Three financial advisory firms – CIB Life & Pensions, Regency Financial Resources, and Kingswood Financial Advisors – have been ordered by the FOS to compensate customers after they were advised to move money from their personal pensions into the unregulated scheme.
Harlequin invested in hotels and resorts being built in the Caribbean, but only 300 properties were built out of a planned 6,000. Investors had to transfer their pensions into a self-invested personal pension (SIPP) in order to facilitate the investment into the scheme.
“Scapegoats”
In 2009, a client had been advised by Regency to transfer his three pension policies – which had a combined value of nearly £57,000 – into the SIPP. The Ombudsman said the firm had not considered the risks of the underlying investment, and said the SIPP charges were higher than the scheme and therefore “likely to leave Mr A worse off in retirement”.
However, Regency did not agree with the findings and said IFAs were being used as scapegoats.
“Harlequin have been brought to their knees, by fraud, malicious actions by third parties, leaked ‘mis-information’ and a campaign of terror by a firm of solicitors,” it said.
“Insufficient information”
In the CIB case, the FOS said the firm had failed to present Harlequin Property “in an impartial manner but rather an attractive investment, thereby potentially misleading Ms E”. It also said “Ms E” had been given insufficient information about the potential risks of the transaction, which meant she was unable to make an informed decision.

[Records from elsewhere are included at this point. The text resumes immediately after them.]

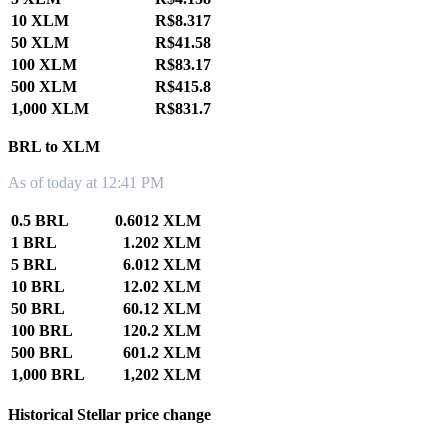
10 XLM
R$8.317
50 XLM
R$41.58
100 XLM
R$83.17
500 XLM
R$415.8
1,000 XLM
R$831.7
BRL to XLM
As of today at 12:41 PM
0.5 BRL
0.6012 XLM
1 BRL
1.202 XLM
5 BRL
6.012 XLM
10 BRL
12.02 XLM
50 BRL
60.12 XLM
100 BRL
120.2 XLM
500 BRL
601.2 XLM
1,000 BRL
1,202 XLM
Historical Stellar price change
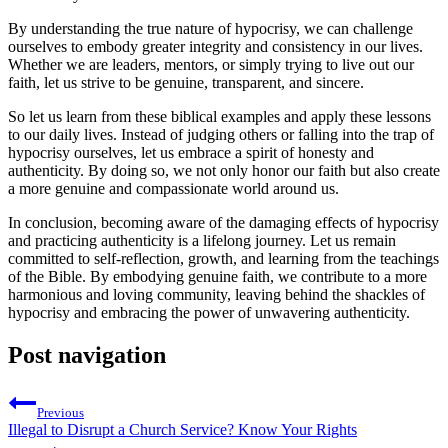
By understanding the true nature of hypocrisy, we can challenge
ourselves to embody greater integrity and consistency in our lives.
Whether we are leaders, mentors, or simply trying to live out our
faith, let us strive to be genuine, transparent, and sincere.
So let us learn from these biblical examples and apply these lessons
to our daily lives. Instead of judging others or falling into the trap of
hypocrisy ourselves, let us embrace a spirit of honesty and
authenticity. By doing so, we not only honor our faith but also create
a more genuine and compassionate world around us.
In conclusion, becoming aware of the damaging effects of hypocrisy
and practicing authenticity is a lifelong journey. Let us remain
committed to self-reflection, growth, and learning from the teachings
of the Bible. By embodying genuine faith, we contribute to a more
harmonious and loving community, leaving behind the shackles of
hypocrisy and embracing the power of unwavering authenticity.
Post navigation
Previous
Illegal to Disrupt a Church Service? Know Your Rights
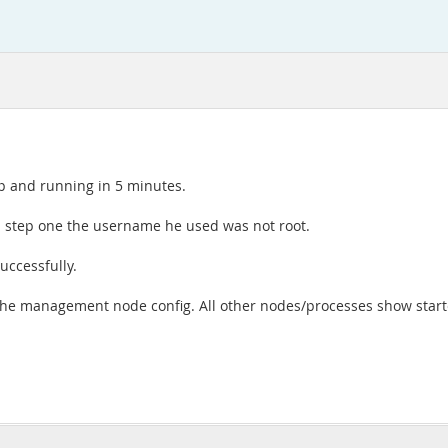
up and running in 5 minutes.
s in step one the username he used was not root.
uccessfully.
 the management node config. All other nodes/processes show start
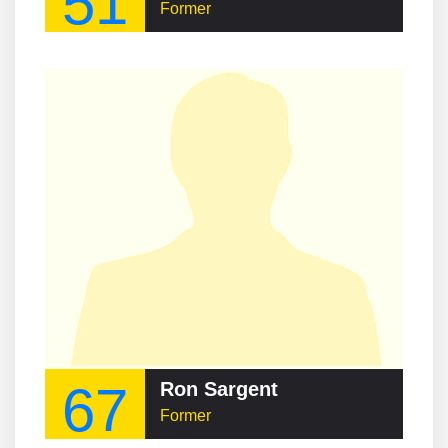
51
Former
67
Ron Sargent
Former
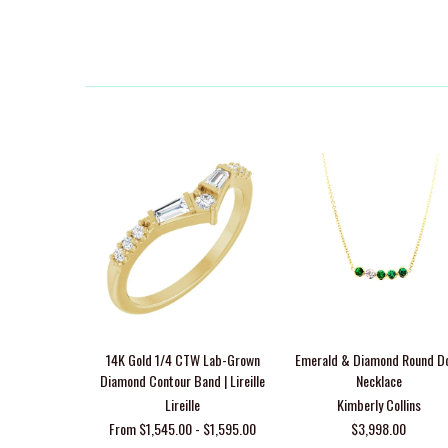
14K Gold 1/4 CTW Lab-Grown
Emerald & Diamond Round D
Diamond Contour Band | Lireille
Necklace
Lireille
Kimberly Collins
From $1,545.00 - $1,595.00
$3,998.00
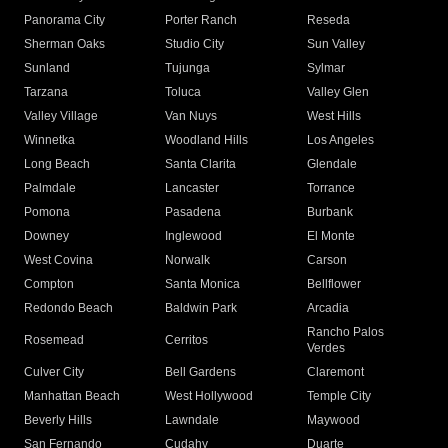
Panorama City
Porter Ranch
Reseda
Sherman Oaks
Studio City
Sun Valley
Sunland
Tujunga
Sylmar
Tarzana
Toluca
Valley Glen
Valley Village
Van Nuys
West Hills
Winnetka
Woodland Hills
Los Angeles
Long Beach
Santa Clarita
Glendale
Palmdale
Lancaster
Torrance
Pomona
Pasadena
Burbank
Downey
Inglewood
El Monte
West Covina
Norwalk
Carson
Compton
Santa Monica
Bellflower
Redondo Beach
Baldwin Park
Arcadia
Rancho Palos
Rosemead
Cerritos
Verdes
Culver City
Bell Gardens
Claremont
Manhattan Beach
West Hollywood
Temple City
Beverly Hills
Lawndale
Maywood
San Fernando
Cudahy
Duarte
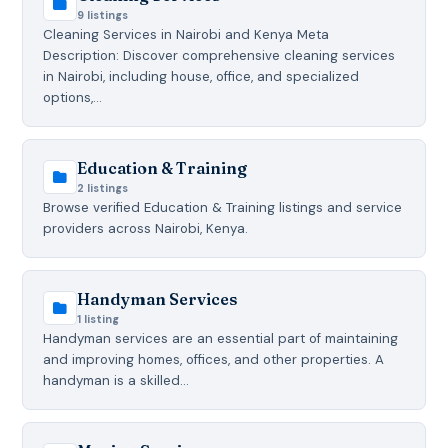
9 listings
Cleaning Services in Nairobi and Kenya Meta
Description: Discover comprehensive cleaning services
in Nairobi, including house, office, and specialized
options,…
Education & Training
2 listings
Browse verified Education & Training listings and service
providers across Nairobi, Kenya.
Handyman Services
1 listing
Handyman services are an essential part of maintaining
and improving homes, offices, and other properties. A
handyman is a skilled…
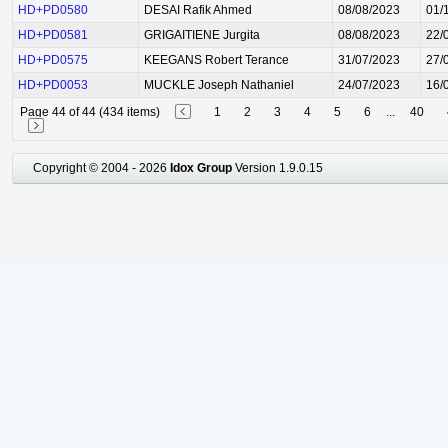
HD+PD0580
DESAI Rafik Ahmed
08/08/2023
01/
HD+PD0581
GRIGAITIENE Jurgita
08/08/2023
22/
HD+PD0575
KEEGANS Robert Terance
31/07/2023
27/
HD+PD0053
MUCKLE Joseph Nathaniel
24/07/2023
16/
Page 44 of 44 (434 items)
1
2
3
4
5
6
...
40
Copyright © 2004 - 2026
Idox Group
Version 1.9.0.15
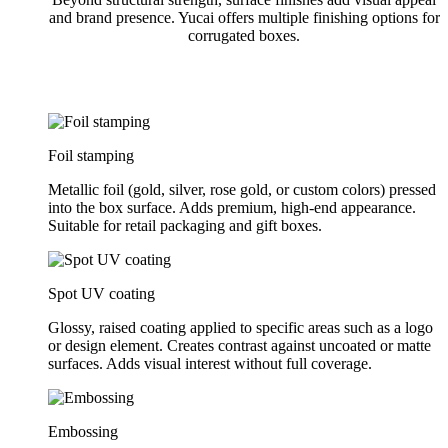
and brand presence. Yucai offers multiple finishing options for
corrugated boxes.
Foil stamping
Metallic foil (gold, silver, rose gold, or custom colors) pressed
into the box surface. Adds premium, high-end appearance.
Suitable for retail packaging and gift boxes.
Spot UV coating
Glossy, raised coating applied to specific areas such as a logo
or design element. Creates contrast against uncoated or matte
surfaces. Adds visual interest without full coverage.
Embossing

CIB disagreed and said it was not responsible for its client’s investment choice and said she was “correctly documented, assessed and – due to her membership at an investment club – was treated as a professional”. The FOS disputed this, saying Ms E should have been categorised as a retail client which meant she warranted more protection.
“Difficult to understand”
The FOS ruled that Kingswood had also failed to consider whether the proposed investment was suitable for two of its clients, who then went on to lose their entire pension pot through the scheme.
“It is difficult to understand how investing all of Mr W’s and Ms G’s pension funds in one unregulated overseas property development could be suitable for either of them,” said the Ombudsman.
These four decisions are the latest to be made on a string of cases involving Harlequin.
Clients were awarded between £300 and £500 in compensation for the distress caused through the loss of their pension funds; this is on top of their overall compensation, which is calculated individually based on the value of their investment.
The Financial Services Compensation Scheme (FSCS) announced in February that clients who were advised to move pension funds into SIPPs can now claim compensation for the total amount of their investment.